Teaching Psychiatric Residents Research Literacy: Use of Existing Epidemiological Databases
To the Editor: Given the need for clinicians to keep up with the pace of scientific innovation, and contribute to the formulation of new testable hypotheses, there is a current push for training programs to foster research interest and literacy among psychiatric residents.
Some of the most utilized approaches are research seminars and journal clubs, where articles are dissected and methodological issues debated. We report on the use of publicly available epidemiological datasets to foster research literacy and methodology among psychiatric residents. Given the current availability of large epidemiological databases—such as the National Comorbidity Survey and its replication—it is possible to include residents in direct exercises of data analysis and hands-on research activities. Multiple publicly available datasets are online today, such as the National Health Interview Surveys (http://www.cdc.gov/nchs/nhis.htm) and the National Health and Nutrition Examination Surveys (http://www.cdc.gov/nchs/nhanes.htm). Another resource is the large archive of computerized social science data at the Inter-University Consortium for Political and Social Research, located within the Institute for Social Research at the University of Michigan (http://www.icpsr.umich.edu).
At the Medical College of Georgia Adult Psychiatry Residency Program, we have implemented a program that has so far produced three resident-led research posters in national meetings and two articles submitted to publication, along with heightened research interest among the residents. Some of the advantages of this approach include faster IRB approval, given the public and nonidentifiable nature of these datasets, and a hands-on approach to epidemiology and research questions, leading to a direct experience with research design, methodological problems, and analytical solutions. We have structured this approach in a 12-step process:
1. Finding a resident-specific research interest: each resident is prompted to think of an area of psychiatry in which he or she has a particular interest.
2. Finding a dataset and perusing the codebook (we have thus far used the NCS-R).
3. Asking an answerable scientific question such as, “Are persons with history of seasonal allergies, compared to those without it, more likely to report having suicidal ideation and history of attempts?”
4. Describing the data and types of variables such as categorical versus continuous measures.
5. Summarizing data: presenting the demographics and other main variables.
6. Measuring associations: odds ratio and relative risk, along with discussion about confidence intervals.

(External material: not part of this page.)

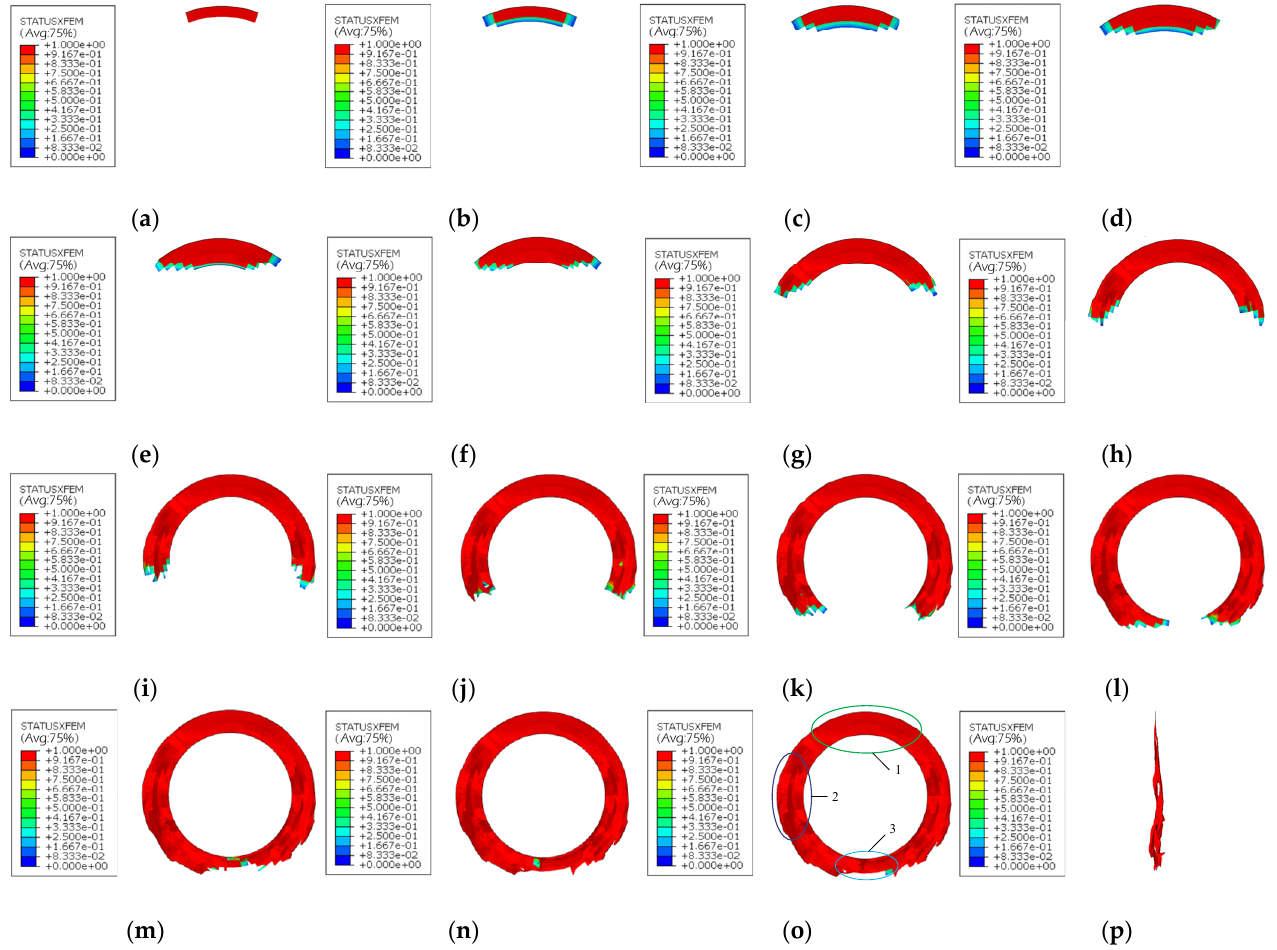
Figure 15. Tubing fatigue fracture precision separation process: ( a ) N = 0; ( b ) N = 10; ( c ) N = 20; ( d ) N = 30; ( e ) N = 40; ( f ) N = 50; ( g ) N = 100; ( h ) N = 150; ( i ) N = 200; ( j ) N = 250; ( k ) N = 300; ( l ) N = 350; ( m ) N = 400; ( n ) N = 450; ( o ) N = 500; ( p ) Crack face.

7. Looking for possible confounding variables and biases: discussing the role of gender distribution and age.
8. Dealing with confounding: stratification and regression.
9. Discussing biological plausibility and possible causal paths.
10. Inference and interpretation: arguing for clinical and public health implications and future research.
11. Presenting research: creating tables and graphs, preparing posters and papers.
12. Authorship issues: measuring contribution from each participant, submitting manuscripts, and dealing with reviewers’ comments.
A requirement in adopting this program is the presence of a faculty member skilled with data analysis. However, if a faculty member with epidemiology skills is not available within the psychiatry department, liaisons may be established with departments of epidemiology and biostatistics. Statistical programs suitable for such analysis need to be available as well.
At the end of this process the residents involved reported a greater sense of comfort around research questions. The use of existing databases also leads to concrete results and presentations at meetings and publication of papers, which benefits the residents directly. As they move on to independent practice they can better appreciate the work involved in researching new therapies and be better prepared to critically assess the scientific literature. A variety of available datasets would foster this approach, and we should support NIH policy in making them publicly available. We believe this format can be added to the current tools used to prepare physician scientists in psychiatry.
At the time of submission, the author disclosed no competing interests.